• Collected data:
★ ★ ★ ★

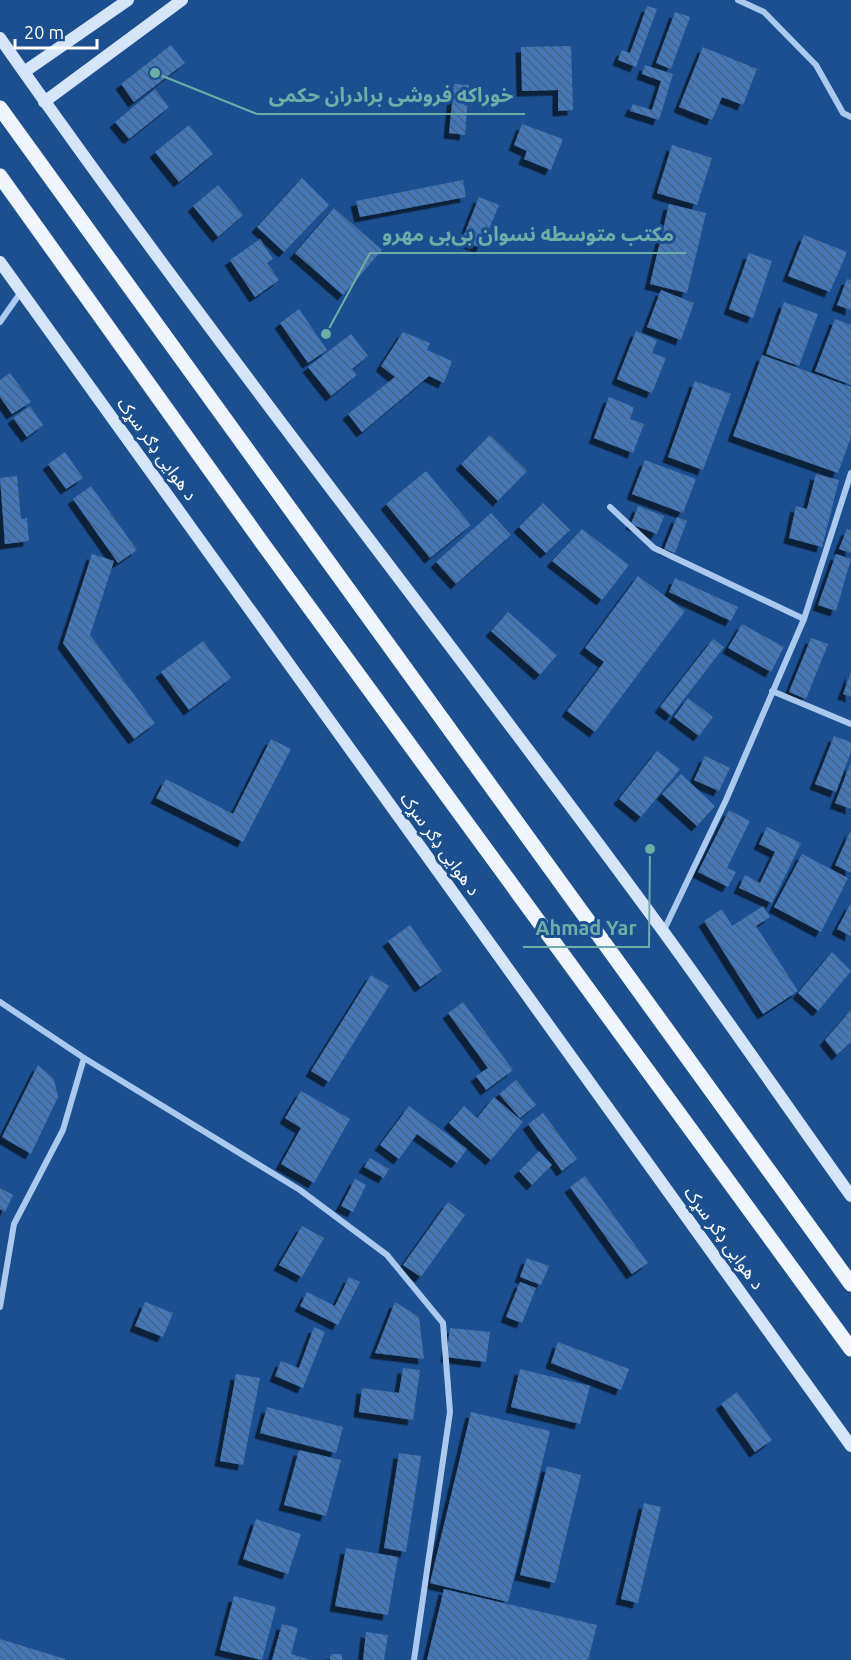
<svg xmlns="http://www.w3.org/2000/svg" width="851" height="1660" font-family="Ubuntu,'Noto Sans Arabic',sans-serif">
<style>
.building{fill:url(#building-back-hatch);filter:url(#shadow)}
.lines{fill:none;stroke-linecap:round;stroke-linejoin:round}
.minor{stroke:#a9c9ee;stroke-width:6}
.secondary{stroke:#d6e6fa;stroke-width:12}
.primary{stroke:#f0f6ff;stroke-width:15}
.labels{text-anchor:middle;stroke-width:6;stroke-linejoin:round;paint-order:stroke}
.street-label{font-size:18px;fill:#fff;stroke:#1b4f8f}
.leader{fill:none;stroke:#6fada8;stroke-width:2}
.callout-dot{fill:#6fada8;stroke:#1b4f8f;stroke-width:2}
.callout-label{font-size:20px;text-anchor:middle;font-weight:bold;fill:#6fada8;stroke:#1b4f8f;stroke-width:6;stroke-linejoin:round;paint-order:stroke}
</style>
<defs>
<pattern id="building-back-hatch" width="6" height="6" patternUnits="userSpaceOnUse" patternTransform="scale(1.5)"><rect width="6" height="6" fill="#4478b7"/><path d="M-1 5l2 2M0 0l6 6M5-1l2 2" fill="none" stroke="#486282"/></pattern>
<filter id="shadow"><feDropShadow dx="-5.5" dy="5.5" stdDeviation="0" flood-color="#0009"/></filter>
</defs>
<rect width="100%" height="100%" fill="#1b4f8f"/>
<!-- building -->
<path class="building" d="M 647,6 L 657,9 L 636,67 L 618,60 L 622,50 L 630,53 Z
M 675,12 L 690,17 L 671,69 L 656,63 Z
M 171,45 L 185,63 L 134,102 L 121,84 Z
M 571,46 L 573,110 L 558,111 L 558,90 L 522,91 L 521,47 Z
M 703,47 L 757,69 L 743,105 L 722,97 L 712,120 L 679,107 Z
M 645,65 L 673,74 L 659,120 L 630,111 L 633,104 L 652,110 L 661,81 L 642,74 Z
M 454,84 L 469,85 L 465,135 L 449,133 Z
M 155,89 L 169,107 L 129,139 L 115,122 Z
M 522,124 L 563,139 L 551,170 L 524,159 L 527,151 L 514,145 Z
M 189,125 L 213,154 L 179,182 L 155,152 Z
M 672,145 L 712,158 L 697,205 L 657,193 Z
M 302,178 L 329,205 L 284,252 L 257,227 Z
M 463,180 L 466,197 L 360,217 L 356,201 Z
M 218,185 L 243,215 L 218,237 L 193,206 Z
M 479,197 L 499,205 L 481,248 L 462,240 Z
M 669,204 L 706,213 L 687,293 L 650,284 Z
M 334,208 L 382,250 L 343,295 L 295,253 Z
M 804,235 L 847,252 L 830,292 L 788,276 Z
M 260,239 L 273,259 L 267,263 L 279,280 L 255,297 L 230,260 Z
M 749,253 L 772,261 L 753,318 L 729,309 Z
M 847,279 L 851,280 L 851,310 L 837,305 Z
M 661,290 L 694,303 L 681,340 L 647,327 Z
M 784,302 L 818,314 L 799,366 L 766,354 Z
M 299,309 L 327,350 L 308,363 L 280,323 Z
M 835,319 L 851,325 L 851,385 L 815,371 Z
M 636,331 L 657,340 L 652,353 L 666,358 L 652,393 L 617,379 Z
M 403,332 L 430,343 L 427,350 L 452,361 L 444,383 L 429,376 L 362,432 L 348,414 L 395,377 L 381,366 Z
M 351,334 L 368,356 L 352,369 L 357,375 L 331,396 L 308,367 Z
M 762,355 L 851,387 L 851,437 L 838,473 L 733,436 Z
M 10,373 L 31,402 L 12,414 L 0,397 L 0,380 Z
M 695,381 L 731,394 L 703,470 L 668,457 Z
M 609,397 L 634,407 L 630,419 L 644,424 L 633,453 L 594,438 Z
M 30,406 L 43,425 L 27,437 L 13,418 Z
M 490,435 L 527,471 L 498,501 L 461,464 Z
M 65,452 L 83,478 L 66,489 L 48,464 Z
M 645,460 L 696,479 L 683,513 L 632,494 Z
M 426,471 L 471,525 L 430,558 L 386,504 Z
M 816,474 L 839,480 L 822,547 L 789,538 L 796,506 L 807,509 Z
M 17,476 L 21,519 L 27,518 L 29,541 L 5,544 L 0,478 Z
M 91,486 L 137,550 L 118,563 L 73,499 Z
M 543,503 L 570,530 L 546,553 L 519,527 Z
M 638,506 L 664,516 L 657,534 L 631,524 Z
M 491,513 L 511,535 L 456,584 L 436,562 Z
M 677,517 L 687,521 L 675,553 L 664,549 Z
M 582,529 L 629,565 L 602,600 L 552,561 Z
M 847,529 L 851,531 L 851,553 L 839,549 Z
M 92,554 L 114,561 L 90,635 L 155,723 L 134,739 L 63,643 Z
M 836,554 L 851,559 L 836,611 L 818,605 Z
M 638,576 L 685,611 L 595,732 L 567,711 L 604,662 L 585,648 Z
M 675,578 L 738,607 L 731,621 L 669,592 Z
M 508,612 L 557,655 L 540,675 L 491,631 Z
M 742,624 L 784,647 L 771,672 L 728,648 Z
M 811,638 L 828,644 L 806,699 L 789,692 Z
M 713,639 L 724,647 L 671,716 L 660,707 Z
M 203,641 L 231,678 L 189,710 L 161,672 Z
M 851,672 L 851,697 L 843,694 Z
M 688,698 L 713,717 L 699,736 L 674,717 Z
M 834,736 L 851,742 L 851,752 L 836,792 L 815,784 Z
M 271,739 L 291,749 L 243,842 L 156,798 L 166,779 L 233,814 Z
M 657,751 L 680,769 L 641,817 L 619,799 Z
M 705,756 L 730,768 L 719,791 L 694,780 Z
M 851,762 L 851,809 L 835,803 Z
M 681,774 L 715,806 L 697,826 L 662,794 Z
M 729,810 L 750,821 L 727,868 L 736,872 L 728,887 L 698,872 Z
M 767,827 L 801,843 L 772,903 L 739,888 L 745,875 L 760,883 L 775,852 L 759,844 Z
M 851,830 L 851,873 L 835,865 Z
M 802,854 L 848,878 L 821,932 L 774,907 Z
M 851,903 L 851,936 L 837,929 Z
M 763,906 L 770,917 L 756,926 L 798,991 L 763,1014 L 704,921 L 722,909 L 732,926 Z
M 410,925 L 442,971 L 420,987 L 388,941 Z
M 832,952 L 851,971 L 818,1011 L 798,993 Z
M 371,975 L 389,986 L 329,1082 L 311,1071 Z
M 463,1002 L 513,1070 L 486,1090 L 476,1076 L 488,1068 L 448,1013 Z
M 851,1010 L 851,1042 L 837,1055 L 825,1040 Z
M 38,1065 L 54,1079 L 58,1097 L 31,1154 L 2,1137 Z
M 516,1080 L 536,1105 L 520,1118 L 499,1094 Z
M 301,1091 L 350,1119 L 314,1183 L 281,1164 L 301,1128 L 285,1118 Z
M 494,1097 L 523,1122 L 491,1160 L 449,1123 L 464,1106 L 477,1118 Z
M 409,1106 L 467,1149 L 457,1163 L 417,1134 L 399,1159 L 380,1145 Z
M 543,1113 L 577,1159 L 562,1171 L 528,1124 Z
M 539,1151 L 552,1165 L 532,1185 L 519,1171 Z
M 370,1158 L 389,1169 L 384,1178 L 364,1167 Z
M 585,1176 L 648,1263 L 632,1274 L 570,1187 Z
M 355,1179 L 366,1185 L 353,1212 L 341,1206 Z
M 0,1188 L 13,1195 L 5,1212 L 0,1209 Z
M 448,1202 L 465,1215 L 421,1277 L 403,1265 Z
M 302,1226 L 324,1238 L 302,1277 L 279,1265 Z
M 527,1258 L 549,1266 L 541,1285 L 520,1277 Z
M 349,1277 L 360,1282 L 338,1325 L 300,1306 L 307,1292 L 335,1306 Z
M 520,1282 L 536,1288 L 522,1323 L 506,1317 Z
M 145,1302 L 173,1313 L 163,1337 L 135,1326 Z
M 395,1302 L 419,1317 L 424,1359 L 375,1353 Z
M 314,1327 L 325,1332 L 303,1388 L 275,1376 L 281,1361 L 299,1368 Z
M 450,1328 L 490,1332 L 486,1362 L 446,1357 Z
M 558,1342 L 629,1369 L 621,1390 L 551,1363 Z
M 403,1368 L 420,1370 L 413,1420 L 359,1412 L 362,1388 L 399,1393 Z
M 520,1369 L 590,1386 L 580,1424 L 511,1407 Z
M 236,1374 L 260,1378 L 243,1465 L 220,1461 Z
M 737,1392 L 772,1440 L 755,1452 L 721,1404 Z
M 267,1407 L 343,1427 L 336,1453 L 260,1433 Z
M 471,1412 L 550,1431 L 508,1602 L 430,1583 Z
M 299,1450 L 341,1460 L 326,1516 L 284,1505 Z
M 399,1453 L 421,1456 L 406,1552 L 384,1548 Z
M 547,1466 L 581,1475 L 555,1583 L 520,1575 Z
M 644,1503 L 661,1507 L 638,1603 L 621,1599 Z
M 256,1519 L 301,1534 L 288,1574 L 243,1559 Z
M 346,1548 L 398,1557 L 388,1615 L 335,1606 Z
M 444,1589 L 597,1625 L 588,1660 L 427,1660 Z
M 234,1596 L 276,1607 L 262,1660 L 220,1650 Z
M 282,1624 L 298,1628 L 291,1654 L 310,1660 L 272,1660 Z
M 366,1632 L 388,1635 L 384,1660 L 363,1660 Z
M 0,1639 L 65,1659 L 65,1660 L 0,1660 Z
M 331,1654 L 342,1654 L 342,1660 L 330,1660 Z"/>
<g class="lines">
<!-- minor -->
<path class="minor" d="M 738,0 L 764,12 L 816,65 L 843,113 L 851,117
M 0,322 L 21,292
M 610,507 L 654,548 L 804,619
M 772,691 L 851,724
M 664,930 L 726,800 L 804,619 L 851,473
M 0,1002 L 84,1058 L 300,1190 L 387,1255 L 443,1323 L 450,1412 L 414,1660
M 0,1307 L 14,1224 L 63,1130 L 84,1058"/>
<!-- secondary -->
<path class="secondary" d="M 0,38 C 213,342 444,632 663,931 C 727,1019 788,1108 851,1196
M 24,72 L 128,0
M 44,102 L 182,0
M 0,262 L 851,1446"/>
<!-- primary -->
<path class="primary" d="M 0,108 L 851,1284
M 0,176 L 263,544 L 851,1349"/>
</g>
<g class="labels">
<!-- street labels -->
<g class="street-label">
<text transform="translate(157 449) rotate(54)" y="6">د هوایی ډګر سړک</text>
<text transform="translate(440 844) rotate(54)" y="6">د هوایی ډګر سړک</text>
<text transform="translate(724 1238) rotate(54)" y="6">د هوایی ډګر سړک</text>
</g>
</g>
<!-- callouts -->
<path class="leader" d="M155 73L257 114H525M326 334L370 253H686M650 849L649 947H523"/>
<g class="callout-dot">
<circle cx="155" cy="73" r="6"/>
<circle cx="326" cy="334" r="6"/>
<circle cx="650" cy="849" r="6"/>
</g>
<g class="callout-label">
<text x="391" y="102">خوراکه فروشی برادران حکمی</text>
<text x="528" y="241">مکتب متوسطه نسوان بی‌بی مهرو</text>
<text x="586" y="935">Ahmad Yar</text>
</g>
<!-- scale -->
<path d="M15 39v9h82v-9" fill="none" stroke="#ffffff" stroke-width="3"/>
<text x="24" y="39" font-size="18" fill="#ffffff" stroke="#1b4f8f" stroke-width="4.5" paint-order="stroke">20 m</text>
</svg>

★ ★ ★ ★

• What is being asked: The expected output is the run of lines from the one holding "M 24,72 L 128,0" to the last line of the entries above, each reproduced character for character.

• Solved problem:
M 24,72 L 128,0
M 44,102 L 182,0
M 0,262 L 851,1446"/>
<!-- primary -->
<path class="primary" d="M 0,108 L 851,1284
M 0,176 L 263,544 L 851,1349"/>
</g>
<g class="labels">
<!-- street labels -->
<g class="street-label">
<text transform="translate(157 449) rotate(54)" y="6">د هوایی ډګر سړک</text>
<text transform="translate(440 844) rotate(54)" y="6">د هوایی ډګر سړک</text>
<text transform="translate(724 1238) rotate(54)" y="6">د هوایی ډګر سړک</text>
</g>
</g>
<!-- callouts -->
<path class="leader" d="M155 73L257 114H525M326 334L370 253H686M650 849L649 947H523"/>
<g class="callout-dot">
<circle cx="155" cy="73" r="6"/>
<circle cx="326" cy="334" r="6"/>
<circle cx="650" cy="849" r="6"/>
</g>
<g class="callout-label">
<text x="391" y="102">خوراکه فروشی برادران حکمی</text>
<text x="528" y="241">مکتب متوسطه نسوان بی‌بی مهرو</text>
<text x="586" y="935">Ahmad Yar</text>
</g>
<!-- scale -->
<path d="M15 39v9h82v-9" fill="none" stroke="#ffffff" stroke-width="3"/>
<text x="24" y="39" font-size="18" fill="#ffffff" stroke="#1b4f8f" stroke-width="4.5" paint-order="stroke">20 m</text>
</svg>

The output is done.